While the COVID-19 pandemic negatively impacted sales tax revenue through the first half of FY 2020-21, the second half of the FY showed tremendous growth as the Orange County economy began emerging from the pandemic. Though restaurants, gas
stations, and brick and mortar retail continued to be impacted in FY 2020-21, the impacts were more than offset by increased online purchases and the benefit of collecting sales tax on out-of-state online purchases, made possible by the Wayfair decision. As a result, sales tax collections for FY 2020-21 grew by 8.6 percent to $345 million, which is the highest annual sales tax collection for M2. Based on the strong sales tax growth in FY 2020-21 coupled with more optimistic near-term economic recovery, the 2021 sales tax revenue forecast for M2 is $13.2 billion. The revised forecast represents a $1.6 billion gross increase from what was assumed in the prior year's forecast.
On December 13, 2021, the 2021 Next 10 Plan was approved by the Board, reflecting updates to the Measure M2 sales tax revenue forecast, external funding assumptions, and project cost estimates. This comprehensive plan sets priorities and funding commitments over a ten-year period (2021-2030) to ensure the realization of Measure M2 commitments, maintain fiscal sustainability, and strive to deliver transportation benefits early.
The largest component of the overall M2 Program is the Freeway Program. It receives 43 percent of the net sales tax revenue. In the 2021 Next 10 Plan, $4.7 billion in freeway projects are scheduled to be delivered. The I-405 Improvement Project, which at $2.1 billion in estimated cost, will be the largest capital project that OCTA has delivered in its history. This project, slated to open in 2023, is concurrently under final design and construction.

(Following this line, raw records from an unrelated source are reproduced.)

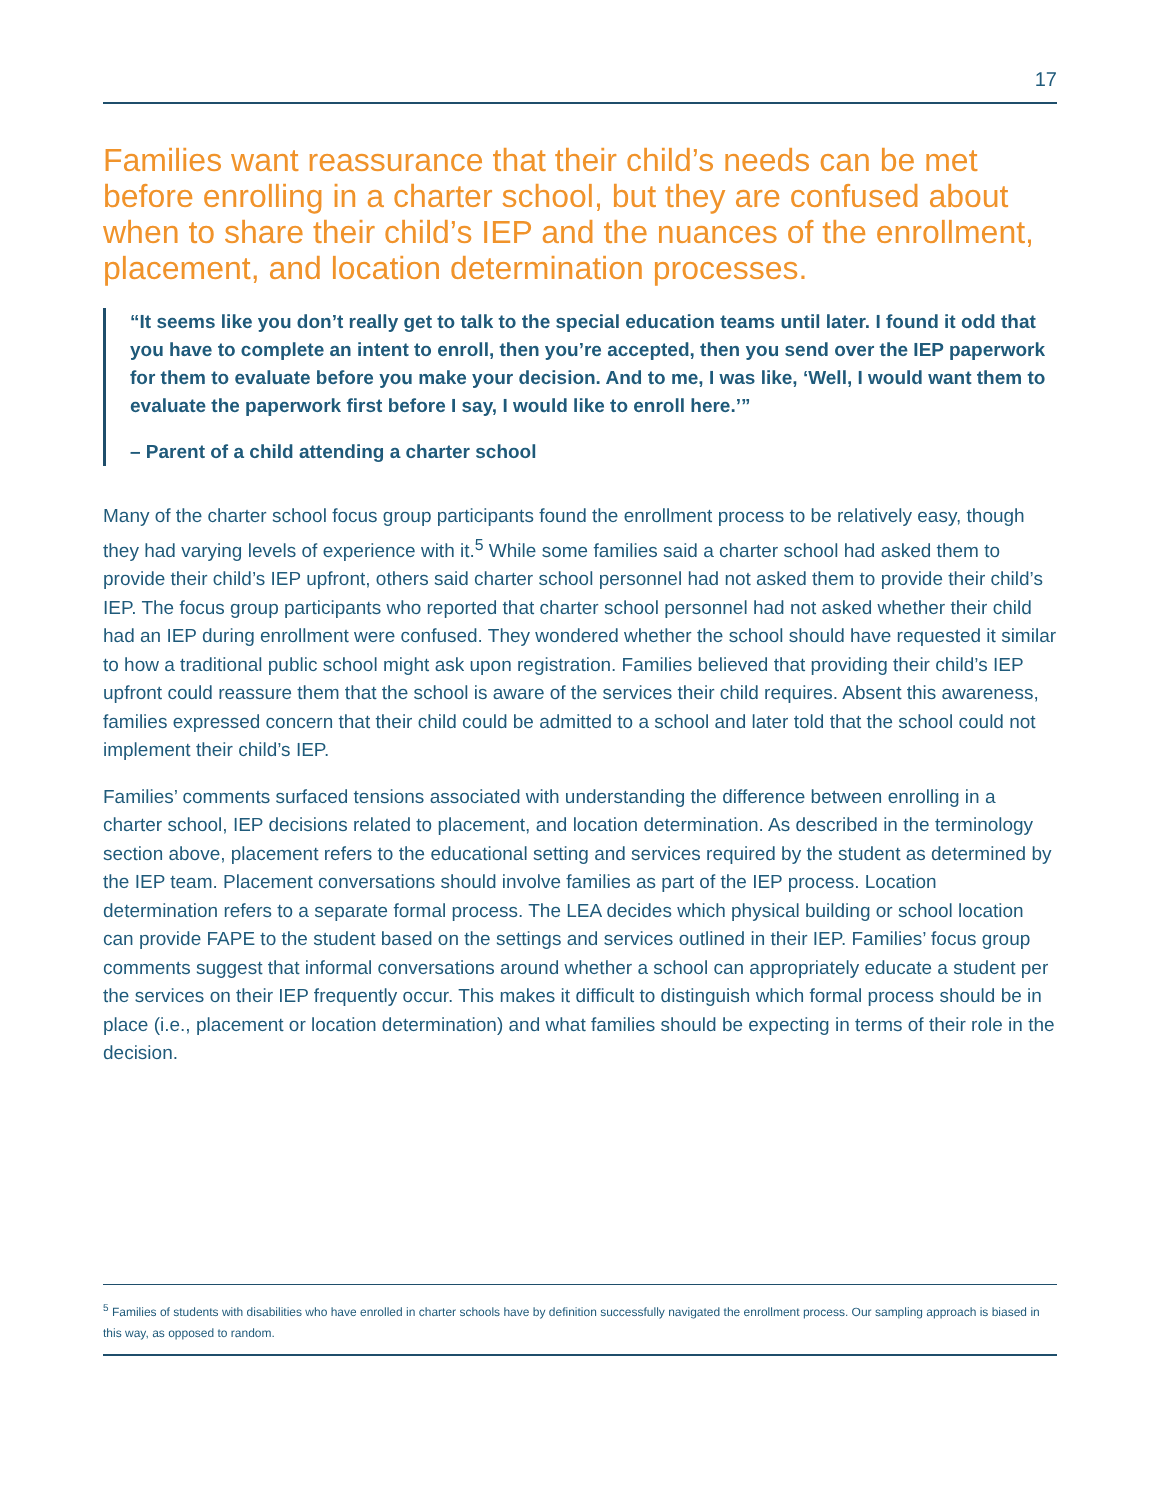17
Families want reassurance that their child’s needs can be met before enrolling in a charter school, but they are confused about when to share their child’s IEP and the nuances of the enrollment, placement, and location determination processes.
“It seems like you don’t really get to talk to the special education teams until later. I found it odd that you have to complete an intent to enroll, then you’re accepted, then you send over the IEP paperwork for them to evaluate before you make your decision. And to me, I was like, ‘Well, I would want them to evaluate the paperwork first before I say, I would like to enroll here.’”
– Parent of a child attending a charter school
Many of the charter school focus group participants found the enrollment process to be relatively easy, though they had varying levels of experience with it.<sup>5</sup> While some families said a charter school had asked them to provide their child’s IEP upfront, others said charter school personnel had not asked them to provide their child’s IEP. The focus group participants who reported that charter school personnel had not asked whether their child had an IEP during enrollment were confused. They wondered whether the school should have requested it similar to how a traditional public school might ask upon registration. Families believed that providing their child’s IEP upfront could reassure them that the school is aware of the services their child requires. Absent this awareness, families expressed concern that their child could be admitted to a school and later told that the school could not implement their child’s IEP.
Families’ comments surfaced tensions associated with understanding the difference between enrolling in a charter school, IEP decisions related to placement, and location determination. As described in the terminology section above, placement refers to the educational setting and services required by the student as determined by the IEP team. Placement conversations should involve families as part of the IEP process. Location determination refers to a separate formal process. The LEA decides which physical building or school location can provide FAPE to the student based on the settings and services outlined in their IEP. Families’ focus group comments suggest that informal conversations around whether a school can appropriately educate a student per the services on their IEP frequently occur. This makes it difficult to distinguish which formal process should be in place (i.e., placement or location determination) and what families should be expecting in terms of their role in the decision.
<sup>5</sup> Families of students with disabilities who have enrolled in charter schools have by definition successfully navigated the enrollment process. Our sampling approach is biased in this way, as opposed to random.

OCTA issues Sales Tax Revenue bonds to provide funds for certain transportation projects, such as the Series 2019 Bonds issued in February 2019 for the funding of the general purpose lanes for the I-405 Improvement Project. The current bonds outstanding are the Series 2010 A Bonds, and Series 2019 Bonds. The 2021 Next 10 plan maintains just one bond issuance during the Next 10 Plan timeframe of approximately $200 million in Fiscal Year 2023; the amount assumed decreased by approximately $375 million from the 2020 Next 10 Plan.
Final Maturity: 2041
Bond Ratings: Aa2/AA+/AA+
Debt Outstanding as of 6/30/2022: $610,170,000
In April 2015, the OCTA Board of Directors approved the Interstate 405 (I-405) Improvement Project (Project). The Project increases the capacity of the severely congested I-405 Corridor in Orange County. The widening includes the addition of one general purpose lane in each direction plus tolled express lanes in each direction of I-405.
The Project is fully funded by federal, state, and local levels of government. As part of the funding plan for the Project, in July 2017, OCTA and the United States Department of Transportation Build America Bureau Credit Programs Office (Bureau) executed a Transportation Infrastructure Finance and Innovation Act (TIFIA) Loan for $628.9 million (2017 TIFIA Loan) as a direct borrowing for the Project. In September 2021, OCTA refinanced the 2017 TIFIA Loan with a new loan (2021 TIFIA Loan), at a lower interest rate, generating financing costs savings over the life of the loan.
On September 29, 2021, OCTA issued $662,820,000 in Bond Anticipation Notes (BANs) as short-term interim financing for the Project. By using the BANs proceeds to pay for Project construction draws, delaying draws on the TIFIA loan until October 2024 and paying off the BANs with the 2021 TIFIA loan proceeds, OCTA will lower its overall financing costs for the Project.